Howard Thurl ow -- Of Frs. Bonfiglioli, Monteith, and Rosenblum, Bonfiglioli is probably Kyril Bonfiglioli, the last editor of SCIENCE FANTASY and IMPULSE SCIENCE FICTION, the British zines. That would tie in to the reference to Cambridge. The other two are puzzlers. All his other references are either real names or pseudonyms, with the exception of Selahny, which is close enough to Zelazny to be unmistakable. But Monteith and Rosenblum? I get a vague impression that Monteith is Fred Pohl and Rosenblum is John Campbell, but those are really wild guesses.
Dian Pelz -- A very humorous guidebook, even to a non-bowler like me.
Andy Porter -- Here's a list of the kings of Prussia. Prussia was created on Jan 18, 1701, out of the old Electorate of Brandenburg, the Elector wanting to promote himself to the rank of king and being willing to pay the emperor of the Holy Roman Empire for the privilege. Friedrich I (formerly Friedrich III of Brandenburg), (1688-) 1701-1713. Friedrich Wilhelm I, 1713-1740. Friedrich II, der Gross, 1740-1786. Friedrich Wilhelm II, 1786-1797. Friedrich Wilhelm III, 1787-1849. Friedrich Wilhelm IV, 1840-1861. Wilhelm I, 1861-1888. Friedrich III, 1888. Wilhelm II, 1888-1918.
Dave Hulan -- It'll be good to see more of you at the Meetings.
Chuck Crayne -- An armed combat Diplomacy game...

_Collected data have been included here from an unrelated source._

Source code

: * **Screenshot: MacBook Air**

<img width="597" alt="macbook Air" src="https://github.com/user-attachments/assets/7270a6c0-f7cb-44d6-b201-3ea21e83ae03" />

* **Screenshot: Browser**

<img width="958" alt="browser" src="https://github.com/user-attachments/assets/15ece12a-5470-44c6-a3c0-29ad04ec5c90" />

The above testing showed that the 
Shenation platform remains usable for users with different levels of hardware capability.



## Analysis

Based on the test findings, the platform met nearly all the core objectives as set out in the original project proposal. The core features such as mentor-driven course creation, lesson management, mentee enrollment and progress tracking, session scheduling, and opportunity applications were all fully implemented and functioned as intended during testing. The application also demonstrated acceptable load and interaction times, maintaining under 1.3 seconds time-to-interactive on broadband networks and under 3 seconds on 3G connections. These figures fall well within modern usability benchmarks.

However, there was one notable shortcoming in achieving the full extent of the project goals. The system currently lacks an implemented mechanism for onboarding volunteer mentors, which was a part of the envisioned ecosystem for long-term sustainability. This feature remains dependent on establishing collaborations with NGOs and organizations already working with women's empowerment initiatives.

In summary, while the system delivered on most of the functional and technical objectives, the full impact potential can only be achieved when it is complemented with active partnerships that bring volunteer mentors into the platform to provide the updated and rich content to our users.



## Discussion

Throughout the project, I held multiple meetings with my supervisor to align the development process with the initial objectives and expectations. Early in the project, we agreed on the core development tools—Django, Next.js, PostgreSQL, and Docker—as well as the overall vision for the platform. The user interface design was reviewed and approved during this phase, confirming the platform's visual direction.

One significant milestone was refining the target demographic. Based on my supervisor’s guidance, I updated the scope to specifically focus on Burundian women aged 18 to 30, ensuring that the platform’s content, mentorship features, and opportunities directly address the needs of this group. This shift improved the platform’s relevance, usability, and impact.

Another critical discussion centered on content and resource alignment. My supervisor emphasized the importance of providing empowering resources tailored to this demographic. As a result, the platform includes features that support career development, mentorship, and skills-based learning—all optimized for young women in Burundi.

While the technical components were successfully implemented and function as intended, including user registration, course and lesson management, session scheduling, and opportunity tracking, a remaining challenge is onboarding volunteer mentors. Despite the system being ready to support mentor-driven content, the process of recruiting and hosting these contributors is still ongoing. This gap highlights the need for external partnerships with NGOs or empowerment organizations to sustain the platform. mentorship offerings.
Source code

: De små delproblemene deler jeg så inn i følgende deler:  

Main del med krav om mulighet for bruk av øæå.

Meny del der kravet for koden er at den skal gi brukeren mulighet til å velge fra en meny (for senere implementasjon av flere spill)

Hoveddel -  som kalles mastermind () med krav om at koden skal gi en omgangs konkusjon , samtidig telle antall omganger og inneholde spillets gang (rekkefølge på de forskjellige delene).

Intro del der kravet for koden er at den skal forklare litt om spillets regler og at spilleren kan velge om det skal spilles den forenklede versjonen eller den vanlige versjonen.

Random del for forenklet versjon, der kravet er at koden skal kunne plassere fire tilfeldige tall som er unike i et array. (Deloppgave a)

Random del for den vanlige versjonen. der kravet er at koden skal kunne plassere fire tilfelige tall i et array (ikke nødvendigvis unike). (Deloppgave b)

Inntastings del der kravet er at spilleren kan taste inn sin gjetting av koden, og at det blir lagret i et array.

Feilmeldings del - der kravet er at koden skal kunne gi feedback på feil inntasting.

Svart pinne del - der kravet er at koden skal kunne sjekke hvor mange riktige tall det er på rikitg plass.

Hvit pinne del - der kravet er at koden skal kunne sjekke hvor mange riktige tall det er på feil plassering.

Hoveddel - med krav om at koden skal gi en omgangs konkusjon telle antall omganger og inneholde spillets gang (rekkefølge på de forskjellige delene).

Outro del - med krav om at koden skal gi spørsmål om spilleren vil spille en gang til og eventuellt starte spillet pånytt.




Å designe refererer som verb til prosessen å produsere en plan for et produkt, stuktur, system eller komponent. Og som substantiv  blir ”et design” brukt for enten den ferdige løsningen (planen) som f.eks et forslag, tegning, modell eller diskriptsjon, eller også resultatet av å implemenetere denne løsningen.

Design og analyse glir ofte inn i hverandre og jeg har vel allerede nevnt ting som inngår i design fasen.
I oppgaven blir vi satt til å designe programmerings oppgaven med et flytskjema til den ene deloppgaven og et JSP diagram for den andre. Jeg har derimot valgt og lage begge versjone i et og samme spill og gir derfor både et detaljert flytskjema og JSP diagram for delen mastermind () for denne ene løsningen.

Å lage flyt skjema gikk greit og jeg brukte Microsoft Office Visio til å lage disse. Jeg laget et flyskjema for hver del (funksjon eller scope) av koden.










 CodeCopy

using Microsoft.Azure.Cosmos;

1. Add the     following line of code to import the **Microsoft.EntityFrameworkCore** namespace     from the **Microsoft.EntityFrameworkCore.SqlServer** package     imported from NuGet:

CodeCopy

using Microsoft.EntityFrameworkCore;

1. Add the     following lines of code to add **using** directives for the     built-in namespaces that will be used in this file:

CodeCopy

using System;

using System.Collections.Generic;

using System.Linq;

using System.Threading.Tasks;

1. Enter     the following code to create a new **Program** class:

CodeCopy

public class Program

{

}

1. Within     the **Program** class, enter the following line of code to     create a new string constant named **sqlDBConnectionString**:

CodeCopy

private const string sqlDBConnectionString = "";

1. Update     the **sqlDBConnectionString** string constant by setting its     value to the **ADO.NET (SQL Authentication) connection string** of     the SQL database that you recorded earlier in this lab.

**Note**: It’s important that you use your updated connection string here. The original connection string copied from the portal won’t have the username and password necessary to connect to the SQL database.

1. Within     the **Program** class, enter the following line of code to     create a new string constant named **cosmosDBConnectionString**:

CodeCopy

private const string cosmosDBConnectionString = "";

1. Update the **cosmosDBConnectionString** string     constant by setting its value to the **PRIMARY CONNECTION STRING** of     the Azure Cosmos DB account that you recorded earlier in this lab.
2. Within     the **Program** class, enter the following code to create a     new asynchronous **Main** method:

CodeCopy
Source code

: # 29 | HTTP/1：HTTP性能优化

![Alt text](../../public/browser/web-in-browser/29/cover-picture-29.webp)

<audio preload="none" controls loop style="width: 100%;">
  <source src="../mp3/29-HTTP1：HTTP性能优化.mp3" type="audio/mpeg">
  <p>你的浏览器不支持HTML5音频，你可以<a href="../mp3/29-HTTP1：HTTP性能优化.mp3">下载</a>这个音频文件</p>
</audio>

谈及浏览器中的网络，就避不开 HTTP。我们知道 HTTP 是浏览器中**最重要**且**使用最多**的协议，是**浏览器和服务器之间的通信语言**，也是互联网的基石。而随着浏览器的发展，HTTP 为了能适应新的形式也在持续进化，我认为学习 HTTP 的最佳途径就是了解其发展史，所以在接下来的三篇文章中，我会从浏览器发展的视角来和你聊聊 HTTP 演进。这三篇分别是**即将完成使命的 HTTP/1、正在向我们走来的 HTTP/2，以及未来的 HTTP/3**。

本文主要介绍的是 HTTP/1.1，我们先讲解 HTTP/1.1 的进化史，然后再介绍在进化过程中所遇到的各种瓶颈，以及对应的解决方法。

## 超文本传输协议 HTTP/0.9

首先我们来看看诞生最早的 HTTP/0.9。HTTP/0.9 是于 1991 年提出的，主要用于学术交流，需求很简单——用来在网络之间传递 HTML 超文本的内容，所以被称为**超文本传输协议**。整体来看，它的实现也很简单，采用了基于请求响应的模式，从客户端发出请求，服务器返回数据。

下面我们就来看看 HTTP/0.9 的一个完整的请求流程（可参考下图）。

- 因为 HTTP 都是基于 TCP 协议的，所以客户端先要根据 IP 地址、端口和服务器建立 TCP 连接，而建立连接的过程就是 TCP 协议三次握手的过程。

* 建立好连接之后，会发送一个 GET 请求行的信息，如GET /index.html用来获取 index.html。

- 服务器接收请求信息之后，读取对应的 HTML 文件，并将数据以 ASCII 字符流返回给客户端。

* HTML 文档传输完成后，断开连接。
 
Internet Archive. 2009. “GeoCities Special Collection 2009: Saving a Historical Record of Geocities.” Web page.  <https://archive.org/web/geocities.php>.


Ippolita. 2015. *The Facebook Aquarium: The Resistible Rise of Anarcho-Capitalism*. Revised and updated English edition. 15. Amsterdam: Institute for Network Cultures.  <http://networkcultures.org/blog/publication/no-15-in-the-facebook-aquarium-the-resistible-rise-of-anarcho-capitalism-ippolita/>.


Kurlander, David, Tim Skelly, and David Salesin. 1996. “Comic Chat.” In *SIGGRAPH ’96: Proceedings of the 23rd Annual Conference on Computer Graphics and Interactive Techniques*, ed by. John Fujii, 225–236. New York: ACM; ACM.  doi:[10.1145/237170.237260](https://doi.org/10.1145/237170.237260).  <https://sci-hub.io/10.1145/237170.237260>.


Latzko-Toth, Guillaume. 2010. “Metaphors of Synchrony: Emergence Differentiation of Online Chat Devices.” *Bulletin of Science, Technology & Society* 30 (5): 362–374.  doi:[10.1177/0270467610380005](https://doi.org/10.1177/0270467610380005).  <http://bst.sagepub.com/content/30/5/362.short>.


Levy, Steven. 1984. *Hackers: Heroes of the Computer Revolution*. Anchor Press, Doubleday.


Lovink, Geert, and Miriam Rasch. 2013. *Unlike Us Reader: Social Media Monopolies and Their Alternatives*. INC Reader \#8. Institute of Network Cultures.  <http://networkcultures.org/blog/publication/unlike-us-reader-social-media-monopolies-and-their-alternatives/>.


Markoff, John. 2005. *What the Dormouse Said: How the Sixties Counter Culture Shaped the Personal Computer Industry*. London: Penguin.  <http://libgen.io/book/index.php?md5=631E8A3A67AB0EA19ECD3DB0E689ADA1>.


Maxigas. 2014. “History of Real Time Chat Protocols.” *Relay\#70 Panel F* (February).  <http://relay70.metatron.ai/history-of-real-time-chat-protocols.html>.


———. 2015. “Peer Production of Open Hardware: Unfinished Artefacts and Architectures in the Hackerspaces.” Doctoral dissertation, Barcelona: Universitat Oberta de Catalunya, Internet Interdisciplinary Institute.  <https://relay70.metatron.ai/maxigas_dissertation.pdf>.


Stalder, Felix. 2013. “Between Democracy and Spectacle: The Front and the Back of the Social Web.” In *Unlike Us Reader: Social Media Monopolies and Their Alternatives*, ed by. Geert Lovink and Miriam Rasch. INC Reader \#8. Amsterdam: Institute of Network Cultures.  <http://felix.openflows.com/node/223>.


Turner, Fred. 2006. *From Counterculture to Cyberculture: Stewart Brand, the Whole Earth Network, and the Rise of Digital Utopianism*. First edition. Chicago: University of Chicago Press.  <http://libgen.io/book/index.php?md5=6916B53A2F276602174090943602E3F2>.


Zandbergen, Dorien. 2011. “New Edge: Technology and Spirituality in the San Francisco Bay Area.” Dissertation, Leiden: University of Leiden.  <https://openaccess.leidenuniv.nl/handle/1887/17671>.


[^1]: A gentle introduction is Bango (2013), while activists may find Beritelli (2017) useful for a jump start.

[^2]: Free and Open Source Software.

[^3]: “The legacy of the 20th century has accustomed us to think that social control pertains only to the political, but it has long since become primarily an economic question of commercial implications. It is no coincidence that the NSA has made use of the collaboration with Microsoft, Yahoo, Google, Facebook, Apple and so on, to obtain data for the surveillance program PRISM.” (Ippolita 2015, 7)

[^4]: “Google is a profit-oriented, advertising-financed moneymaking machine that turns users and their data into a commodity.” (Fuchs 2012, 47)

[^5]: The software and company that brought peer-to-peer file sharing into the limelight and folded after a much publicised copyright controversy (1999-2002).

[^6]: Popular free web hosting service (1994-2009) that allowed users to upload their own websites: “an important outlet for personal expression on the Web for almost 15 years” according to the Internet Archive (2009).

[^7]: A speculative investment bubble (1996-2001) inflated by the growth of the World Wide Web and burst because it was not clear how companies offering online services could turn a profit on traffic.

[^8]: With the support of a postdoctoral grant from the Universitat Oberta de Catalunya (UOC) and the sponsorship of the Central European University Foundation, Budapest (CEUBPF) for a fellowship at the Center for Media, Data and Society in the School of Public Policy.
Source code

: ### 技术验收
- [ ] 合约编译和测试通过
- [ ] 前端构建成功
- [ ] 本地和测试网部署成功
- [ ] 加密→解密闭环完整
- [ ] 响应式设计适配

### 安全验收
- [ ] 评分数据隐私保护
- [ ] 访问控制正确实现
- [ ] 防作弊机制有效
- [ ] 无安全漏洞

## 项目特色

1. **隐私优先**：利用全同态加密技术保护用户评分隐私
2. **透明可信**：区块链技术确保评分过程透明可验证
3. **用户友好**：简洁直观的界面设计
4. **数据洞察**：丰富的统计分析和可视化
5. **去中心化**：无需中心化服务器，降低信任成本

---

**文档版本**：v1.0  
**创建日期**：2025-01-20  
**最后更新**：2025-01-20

Gregg Wolford -- Do fans have separate "general" and "typewriter" personalities? And if some do, to what extent is it deliberate? Fanzineshave been called "psychoanalysis on paper", especially when referring to those that project loud personalities and come from quiet people. This may in some cases be a deliberate attempt on the part of the publisher to project an image that doesn't really fit him, but I think that there are an equal number of cases in which an introverted fan just feels more emotionally able to express himself on paper than he does in person. I think that this is one of the Whys of Fandom.
Don Fitch -- Yes, there are other Ronald Searle books, but I don't know any titles offhand.